Seans nienawiści w Sejmie. Kaczyński znów otrzymał cios, nawet „grube ryby” w PiS to widzą
„Mor-der-ca!”, skandowali posłowie PiS pod adresem Romana Giertycha, który jako adwokat reprezentuje pokrzywdzonego przez Jarosława Kaczyńskiego w „sprawie dwóch wież” Geralda Birgfellnera. Oczywiście skończy się to zawiadomieniem do prokuratury. Giertych, któremu miało pójść w pięty, z pewnością jest zadowolony. Kaczyński ma zaś powody się bać.

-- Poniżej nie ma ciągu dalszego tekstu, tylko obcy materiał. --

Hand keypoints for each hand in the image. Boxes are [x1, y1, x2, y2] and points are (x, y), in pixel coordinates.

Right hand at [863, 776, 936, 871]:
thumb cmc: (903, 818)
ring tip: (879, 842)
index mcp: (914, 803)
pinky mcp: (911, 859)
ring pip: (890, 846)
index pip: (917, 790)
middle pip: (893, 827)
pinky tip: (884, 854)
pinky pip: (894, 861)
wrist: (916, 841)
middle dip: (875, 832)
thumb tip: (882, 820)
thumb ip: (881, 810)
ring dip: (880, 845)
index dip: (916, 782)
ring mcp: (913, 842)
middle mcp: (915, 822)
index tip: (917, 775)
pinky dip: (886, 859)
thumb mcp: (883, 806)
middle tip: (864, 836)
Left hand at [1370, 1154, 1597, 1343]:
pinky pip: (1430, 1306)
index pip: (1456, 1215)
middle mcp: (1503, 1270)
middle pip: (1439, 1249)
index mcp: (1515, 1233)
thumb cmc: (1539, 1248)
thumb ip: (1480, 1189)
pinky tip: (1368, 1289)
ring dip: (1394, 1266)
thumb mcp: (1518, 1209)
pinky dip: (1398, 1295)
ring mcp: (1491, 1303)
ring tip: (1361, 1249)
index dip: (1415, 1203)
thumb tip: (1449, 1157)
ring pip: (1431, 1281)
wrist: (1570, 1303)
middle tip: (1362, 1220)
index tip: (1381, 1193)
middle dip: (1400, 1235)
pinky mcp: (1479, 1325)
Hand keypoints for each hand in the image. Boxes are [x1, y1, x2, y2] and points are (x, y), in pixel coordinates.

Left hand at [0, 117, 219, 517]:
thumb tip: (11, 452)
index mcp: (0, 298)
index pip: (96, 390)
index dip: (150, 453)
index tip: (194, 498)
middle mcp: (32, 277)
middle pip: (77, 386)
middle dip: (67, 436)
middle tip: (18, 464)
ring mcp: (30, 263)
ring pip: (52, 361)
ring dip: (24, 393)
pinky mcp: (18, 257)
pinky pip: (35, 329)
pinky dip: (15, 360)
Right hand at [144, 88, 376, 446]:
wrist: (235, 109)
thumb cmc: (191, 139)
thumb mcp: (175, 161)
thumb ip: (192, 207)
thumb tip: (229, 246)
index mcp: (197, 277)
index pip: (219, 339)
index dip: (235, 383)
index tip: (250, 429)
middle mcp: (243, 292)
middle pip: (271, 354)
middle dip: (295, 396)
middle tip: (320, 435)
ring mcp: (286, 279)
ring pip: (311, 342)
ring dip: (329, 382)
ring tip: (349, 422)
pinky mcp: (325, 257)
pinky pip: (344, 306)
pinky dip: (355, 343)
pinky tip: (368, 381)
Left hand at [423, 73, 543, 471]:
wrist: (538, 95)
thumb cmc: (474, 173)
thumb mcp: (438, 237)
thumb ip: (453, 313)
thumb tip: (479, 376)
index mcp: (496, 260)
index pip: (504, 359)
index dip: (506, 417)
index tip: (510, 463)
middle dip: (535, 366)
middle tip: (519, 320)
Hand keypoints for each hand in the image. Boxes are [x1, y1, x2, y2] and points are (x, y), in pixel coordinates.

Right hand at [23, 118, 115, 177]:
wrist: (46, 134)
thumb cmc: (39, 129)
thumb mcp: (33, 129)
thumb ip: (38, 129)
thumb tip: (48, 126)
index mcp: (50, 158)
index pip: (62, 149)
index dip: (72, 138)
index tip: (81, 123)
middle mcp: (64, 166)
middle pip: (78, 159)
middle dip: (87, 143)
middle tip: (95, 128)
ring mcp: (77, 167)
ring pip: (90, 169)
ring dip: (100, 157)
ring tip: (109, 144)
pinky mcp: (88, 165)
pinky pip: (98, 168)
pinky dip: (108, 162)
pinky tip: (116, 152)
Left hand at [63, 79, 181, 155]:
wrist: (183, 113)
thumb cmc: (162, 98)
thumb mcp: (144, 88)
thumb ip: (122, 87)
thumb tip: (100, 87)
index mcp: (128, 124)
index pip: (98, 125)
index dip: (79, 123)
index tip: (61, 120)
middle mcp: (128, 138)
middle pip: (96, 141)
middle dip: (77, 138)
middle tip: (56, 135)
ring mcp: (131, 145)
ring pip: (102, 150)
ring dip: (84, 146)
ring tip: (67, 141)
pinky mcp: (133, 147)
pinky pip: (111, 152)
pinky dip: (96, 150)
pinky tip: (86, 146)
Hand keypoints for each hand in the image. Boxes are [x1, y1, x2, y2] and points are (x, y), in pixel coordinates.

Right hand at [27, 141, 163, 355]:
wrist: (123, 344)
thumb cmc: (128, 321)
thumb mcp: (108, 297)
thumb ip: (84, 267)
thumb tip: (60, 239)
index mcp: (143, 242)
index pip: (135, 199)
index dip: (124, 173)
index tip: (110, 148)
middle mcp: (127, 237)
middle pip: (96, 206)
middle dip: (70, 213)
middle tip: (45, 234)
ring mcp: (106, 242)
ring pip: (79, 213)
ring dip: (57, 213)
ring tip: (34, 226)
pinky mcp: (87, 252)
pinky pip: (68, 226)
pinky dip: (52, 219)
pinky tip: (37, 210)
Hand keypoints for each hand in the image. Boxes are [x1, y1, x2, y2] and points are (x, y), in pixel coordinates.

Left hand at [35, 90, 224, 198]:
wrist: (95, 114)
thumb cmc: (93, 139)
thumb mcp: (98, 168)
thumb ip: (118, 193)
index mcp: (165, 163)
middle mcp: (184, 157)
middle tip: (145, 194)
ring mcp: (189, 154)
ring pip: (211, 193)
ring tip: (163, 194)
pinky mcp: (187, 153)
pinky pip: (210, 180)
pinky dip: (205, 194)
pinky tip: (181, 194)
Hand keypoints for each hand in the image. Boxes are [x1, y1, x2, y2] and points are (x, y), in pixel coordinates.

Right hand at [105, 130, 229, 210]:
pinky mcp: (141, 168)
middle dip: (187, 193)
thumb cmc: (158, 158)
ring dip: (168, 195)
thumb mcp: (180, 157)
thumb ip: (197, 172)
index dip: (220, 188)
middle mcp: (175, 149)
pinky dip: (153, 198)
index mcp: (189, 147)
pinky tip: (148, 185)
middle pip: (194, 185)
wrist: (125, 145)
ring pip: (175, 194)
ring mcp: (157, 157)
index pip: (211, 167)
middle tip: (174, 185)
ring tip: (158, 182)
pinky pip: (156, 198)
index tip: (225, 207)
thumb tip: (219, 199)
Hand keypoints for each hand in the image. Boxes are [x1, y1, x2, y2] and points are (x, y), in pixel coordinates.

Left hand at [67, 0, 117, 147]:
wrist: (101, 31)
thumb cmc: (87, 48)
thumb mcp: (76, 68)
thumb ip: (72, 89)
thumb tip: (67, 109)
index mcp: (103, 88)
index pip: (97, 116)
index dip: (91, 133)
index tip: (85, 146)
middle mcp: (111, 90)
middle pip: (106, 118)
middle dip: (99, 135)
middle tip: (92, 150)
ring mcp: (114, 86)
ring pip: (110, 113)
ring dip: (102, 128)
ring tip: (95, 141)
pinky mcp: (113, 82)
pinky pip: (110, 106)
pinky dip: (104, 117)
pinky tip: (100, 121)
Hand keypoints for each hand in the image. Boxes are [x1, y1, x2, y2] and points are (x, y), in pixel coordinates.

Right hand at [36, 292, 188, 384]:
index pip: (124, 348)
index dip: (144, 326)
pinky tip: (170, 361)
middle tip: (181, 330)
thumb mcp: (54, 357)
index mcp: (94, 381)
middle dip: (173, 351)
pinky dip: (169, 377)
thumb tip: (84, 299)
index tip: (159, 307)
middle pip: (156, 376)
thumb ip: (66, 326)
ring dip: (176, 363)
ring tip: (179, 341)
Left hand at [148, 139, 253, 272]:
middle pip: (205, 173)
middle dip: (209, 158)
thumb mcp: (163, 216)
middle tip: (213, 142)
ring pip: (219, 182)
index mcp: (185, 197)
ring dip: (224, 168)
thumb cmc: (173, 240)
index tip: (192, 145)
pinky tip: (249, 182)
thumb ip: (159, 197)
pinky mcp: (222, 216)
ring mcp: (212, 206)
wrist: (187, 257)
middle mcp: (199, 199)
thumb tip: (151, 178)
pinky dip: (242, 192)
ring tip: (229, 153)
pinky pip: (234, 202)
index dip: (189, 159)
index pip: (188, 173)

Barbara Skrzypek zeznawała w prokuraturze m.in. w sprawie pełnomocnictwa udzielonego Kaczyńskiemu do reprezentowania jej na nadzwyczajnym zgromadzeniu akcjonariuszy spółki Srebrna 2 lutego 2018 r. Legenda o „zamordowaniu” Barbary Skrzypek przez „szczujących na nią prokuraturę, Romana Giertycha i ludzi z nim związanych” (to słowa Jarosława Kaczyńskiego) ma przykryć tę niewygodną prawdę.
Nie da jej spocząć w pokoju
Znów zmuszony jestem napisać te słowa: wiele już gorszących scen widział polski Sejm, ale scena, która rozegrała się w środę podczas zwołanego na wniosek PiS nadzwyczajnego posiedzenia poświęconego sprawie śmierci Barbary Skrzypek, była szczególna. Ofiarą hucpiarskiego spektaklu, który odbył się na wezwanie Jarosława Kaczyńskiego, stała się bowiem osoba niedawno pochowana, w dodatku podobno osobiście bliska prezesowi PiS. Zmarłej 15 marca Barbarze Skrzypek były szef nie da spoczywać w pokoju. Za wszelką cenę musi zakrzyczeć poczucie winy, że wplątał ją w brudną sprawę „dwóch wież”, rzucając nienawistne oszczerstwa pod adresem prokurator Ewy Wrzosek, Romana Giertycha i innych. Ale tym razem chyba przeszarżował.